Source-level debugging of Hermes Agent's prompt assembly pipeline. Found a bug that silently overrode user configuration for months.

Discovered 10-layer prompt assembly with hardcoded authority chain — Layer 2 enforcement directives overriding user MEMORY.md guardrails.
Root cause: TOOL_USE_ENFORCEMENT_MODELS in prompt_builder.py:276 included 'deepseek' — substring match on 'deepseek-v4-pro' triggered enforcement injection.
Fix: changed tool_use_enforcement from 'auto' to explicit list excluding deepseek.
Cross-model verification: used Claude Opus 4.7 as independent auditor — IV&V for AI internals.

Why it matters: This is source-level debugging of an AI framework's prompt assembly pipeline with cross-model verification. Aerospace calls this Independent Verification & Validation (IV&V).

Delegation Architecture — Provider Contamination Root Cause

Diagnosed a 24+ hour silent failure in subagent spawning. Four-level root cause chain across distributed system layers.

delegation.provider was set to 'holographic' (memory provider, not an LLM) — subagents never spawned, zero error messages.
Gateway's delegation code path bypassed normal provider resolution. Runtime caching blocked config propagation.
Marker-file debugging proved gateway never reached delegation handler.
Fix: changed provider to deepseek, verified with 5-agent and 10-agent stress tests, later scaled to 20 concurrent subagents.

Why it matters: Diagnosing distributed system failures where config says one thing but runtime does another — and the error is silent. This is the debugging that separates engineers from users.

Multi-Target Atomic Backup Architecture

Five-target backup system with atomic staging, integrity verification, and encrypted cloud push. Survived 8/8 attack tests.

Atomic mirror: staging → integrity check → mirror swap → cloud push. Old mirror deleted only after new verified.
Five targets: NAS (SMB, rclone sync), Backblaze B2 (encrypted, 5MB/s throttle), GitHub, local mirror, USB (air-gapped).
B2 version accumulation bug diagnosed — 48 syncs/day creating hidden versions past 10GB cap. Fixed with --max-age filtering.
Google Drive OAuth silent sync discovered running for 8 days. Disabled.
Survived 8/8 attack tests: corruption, concurrency, lock races, stale locks, idempotency.

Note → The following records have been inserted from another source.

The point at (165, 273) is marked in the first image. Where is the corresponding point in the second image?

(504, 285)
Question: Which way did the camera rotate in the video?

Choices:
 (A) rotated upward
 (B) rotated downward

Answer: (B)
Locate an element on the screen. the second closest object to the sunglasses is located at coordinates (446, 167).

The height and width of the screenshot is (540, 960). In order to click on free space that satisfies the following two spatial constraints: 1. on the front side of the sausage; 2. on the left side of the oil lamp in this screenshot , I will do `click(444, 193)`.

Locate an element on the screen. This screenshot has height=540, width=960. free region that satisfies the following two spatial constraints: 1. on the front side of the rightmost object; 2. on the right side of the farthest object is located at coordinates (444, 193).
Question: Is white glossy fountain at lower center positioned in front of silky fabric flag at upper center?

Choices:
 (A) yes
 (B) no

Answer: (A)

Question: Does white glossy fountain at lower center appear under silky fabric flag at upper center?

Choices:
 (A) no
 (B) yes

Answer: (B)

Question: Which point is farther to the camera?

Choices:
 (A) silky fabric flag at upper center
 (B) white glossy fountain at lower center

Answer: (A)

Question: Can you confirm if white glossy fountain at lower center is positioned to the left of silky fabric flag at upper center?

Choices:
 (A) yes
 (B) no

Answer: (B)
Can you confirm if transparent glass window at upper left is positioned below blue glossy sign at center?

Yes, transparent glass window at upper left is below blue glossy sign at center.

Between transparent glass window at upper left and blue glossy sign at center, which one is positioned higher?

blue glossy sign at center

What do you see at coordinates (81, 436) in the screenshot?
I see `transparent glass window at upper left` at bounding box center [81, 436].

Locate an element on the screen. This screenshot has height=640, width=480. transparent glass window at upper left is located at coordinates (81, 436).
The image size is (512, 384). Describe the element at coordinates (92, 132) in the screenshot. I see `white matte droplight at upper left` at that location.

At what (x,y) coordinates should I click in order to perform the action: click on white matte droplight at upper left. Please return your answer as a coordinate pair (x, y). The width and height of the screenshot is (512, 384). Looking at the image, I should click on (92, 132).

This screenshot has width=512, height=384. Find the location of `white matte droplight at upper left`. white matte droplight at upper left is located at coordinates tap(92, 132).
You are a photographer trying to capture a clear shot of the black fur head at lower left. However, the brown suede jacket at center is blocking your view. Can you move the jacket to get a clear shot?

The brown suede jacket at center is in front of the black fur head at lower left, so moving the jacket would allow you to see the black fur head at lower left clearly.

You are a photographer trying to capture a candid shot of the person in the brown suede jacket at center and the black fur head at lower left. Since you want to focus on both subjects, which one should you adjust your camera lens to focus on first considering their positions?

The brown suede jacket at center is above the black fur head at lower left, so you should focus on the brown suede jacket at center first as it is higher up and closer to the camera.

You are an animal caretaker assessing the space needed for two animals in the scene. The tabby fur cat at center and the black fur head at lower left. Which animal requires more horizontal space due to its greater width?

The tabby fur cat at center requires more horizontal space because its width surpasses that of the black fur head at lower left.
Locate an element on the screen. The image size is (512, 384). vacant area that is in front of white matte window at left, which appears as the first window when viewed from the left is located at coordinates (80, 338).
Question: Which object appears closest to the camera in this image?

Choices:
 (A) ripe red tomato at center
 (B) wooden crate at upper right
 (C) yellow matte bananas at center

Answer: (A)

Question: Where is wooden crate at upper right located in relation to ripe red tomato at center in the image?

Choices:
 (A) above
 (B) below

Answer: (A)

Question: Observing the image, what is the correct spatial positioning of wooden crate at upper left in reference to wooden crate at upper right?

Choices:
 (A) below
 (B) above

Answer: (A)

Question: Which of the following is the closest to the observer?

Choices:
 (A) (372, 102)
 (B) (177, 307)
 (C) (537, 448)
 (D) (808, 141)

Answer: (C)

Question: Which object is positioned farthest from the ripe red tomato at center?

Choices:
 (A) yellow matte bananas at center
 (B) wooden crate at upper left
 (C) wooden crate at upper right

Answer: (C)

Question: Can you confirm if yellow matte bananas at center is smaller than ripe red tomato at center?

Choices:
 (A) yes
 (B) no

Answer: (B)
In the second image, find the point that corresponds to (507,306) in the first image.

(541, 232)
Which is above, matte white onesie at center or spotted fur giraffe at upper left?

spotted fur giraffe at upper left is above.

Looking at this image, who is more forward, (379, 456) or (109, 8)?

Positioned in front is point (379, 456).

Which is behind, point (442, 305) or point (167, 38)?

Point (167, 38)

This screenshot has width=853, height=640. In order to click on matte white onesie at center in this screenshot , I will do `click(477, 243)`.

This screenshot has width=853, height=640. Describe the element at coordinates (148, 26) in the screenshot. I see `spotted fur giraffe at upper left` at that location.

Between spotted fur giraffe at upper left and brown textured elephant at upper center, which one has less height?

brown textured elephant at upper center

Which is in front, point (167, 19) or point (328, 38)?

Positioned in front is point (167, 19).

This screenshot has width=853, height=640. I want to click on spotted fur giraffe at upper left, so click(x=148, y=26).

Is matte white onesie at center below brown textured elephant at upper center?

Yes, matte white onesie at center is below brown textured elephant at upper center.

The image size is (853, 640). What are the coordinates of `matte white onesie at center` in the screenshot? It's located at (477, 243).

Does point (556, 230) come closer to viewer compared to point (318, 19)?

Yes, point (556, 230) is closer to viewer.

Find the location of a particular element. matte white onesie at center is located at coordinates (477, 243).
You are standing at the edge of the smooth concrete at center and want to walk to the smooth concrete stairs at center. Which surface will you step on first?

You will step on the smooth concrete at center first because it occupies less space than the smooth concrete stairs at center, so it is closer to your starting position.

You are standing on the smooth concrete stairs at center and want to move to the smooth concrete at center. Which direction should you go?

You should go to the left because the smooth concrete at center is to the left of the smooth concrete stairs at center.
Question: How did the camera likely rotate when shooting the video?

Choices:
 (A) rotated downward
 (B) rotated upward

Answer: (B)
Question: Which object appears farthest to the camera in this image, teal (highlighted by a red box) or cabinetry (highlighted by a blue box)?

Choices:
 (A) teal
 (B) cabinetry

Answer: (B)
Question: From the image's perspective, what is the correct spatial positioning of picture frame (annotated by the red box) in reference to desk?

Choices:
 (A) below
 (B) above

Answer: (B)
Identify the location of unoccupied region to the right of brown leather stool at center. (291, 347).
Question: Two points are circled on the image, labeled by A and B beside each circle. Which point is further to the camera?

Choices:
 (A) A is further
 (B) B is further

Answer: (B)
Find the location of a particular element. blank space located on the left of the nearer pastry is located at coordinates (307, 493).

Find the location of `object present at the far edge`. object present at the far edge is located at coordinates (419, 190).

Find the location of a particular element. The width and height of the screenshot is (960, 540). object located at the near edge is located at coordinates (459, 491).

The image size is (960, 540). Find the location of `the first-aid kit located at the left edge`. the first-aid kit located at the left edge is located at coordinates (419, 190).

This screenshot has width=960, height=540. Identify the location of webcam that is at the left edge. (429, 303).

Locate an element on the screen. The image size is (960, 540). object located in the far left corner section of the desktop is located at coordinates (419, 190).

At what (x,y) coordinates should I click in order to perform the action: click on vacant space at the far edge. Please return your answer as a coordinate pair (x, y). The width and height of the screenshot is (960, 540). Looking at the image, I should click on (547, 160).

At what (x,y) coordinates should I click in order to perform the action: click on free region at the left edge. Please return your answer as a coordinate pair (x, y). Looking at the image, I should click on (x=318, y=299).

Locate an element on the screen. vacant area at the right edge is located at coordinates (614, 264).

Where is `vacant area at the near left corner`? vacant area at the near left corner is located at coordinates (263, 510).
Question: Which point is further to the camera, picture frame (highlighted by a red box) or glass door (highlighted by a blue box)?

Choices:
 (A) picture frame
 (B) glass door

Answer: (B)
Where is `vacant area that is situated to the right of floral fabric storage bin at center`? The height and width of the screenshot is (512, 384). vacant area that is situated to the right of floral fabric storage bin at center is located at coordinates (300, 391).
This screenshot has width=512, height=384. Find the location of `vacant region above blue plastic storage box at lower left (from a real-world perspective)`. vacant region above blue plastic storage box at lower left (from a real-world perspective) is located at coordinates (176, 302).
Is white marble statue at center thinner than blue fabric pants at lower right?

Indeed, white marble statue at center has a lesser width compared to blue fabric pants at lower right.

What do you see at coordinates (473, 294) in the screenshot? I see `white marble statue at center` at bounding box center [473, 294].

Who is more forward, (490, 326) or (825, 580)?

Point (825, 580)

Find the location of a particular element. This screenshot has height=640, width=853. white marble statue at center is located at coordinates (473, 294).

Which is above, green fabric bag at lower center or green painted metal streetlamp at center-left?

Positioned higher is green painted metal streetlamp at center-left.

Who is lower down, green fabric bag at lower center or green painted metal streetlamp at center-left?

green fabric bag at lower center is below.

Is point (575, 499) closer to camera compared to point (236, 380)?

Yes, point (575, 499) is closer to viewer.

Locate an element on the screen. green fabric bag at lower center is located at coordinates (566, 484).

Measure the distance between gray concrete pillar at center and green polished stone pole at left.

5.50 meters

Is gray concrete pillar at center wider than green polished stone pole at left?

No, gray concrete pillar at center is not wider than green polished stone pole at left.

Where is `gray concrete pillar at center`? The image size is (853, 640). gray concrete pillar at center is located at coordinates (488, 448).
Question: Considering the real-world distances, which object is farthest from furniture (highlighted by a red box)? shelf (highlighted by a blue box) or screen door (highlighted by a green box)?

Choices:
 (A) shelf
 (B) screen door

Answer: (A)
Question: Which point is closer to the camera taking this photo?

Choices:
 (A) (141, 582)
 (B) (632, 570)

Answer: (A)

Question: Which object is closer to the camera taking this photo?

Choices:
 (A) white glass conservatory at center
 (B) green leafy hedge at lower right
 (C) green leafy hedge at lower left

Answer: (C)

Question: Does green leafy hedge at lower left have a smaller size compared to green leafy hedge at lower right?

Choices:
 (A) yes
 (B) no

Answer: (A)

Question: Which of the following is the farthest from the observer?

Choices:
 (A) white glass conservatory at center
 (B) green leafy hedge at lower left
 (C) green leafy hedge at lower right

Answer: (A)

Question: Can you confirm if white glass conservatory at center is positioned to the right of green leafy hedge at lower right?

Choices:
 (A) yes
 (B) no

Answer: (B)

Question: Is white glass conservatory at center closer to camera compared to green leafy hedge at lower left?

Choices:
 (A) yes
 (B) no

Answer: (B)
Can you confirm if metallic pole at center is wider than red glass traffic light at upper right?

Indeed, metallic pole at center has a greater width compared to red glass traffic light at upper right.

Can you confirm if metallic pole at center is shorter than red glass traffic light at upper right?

Why it matters: Backup systems that silently fail are worse than no backup. This one was attacked and survived. Atomic-swap pattern prevents the most common failure mode — partial write during crash.

PII Pre-Transfer Security Scanner

Automated security gate preventing personal data leaks during AI agent replication. Fail-closed design.

Single-pass grep against 16 fingerprint patterns: SSN, DL, phone, API keys, seed phrases, wallet addresses.
Blocks transfer on ANY match — fail-closed, not fail-open.
Built after discovering live Cloudflare API tokens and GoDaddy API keys in skill documentation files treated as inert reference material.
Part of 3-build replication architecture: Full → PII-scrubbed (verified by scanner) → Target deployment.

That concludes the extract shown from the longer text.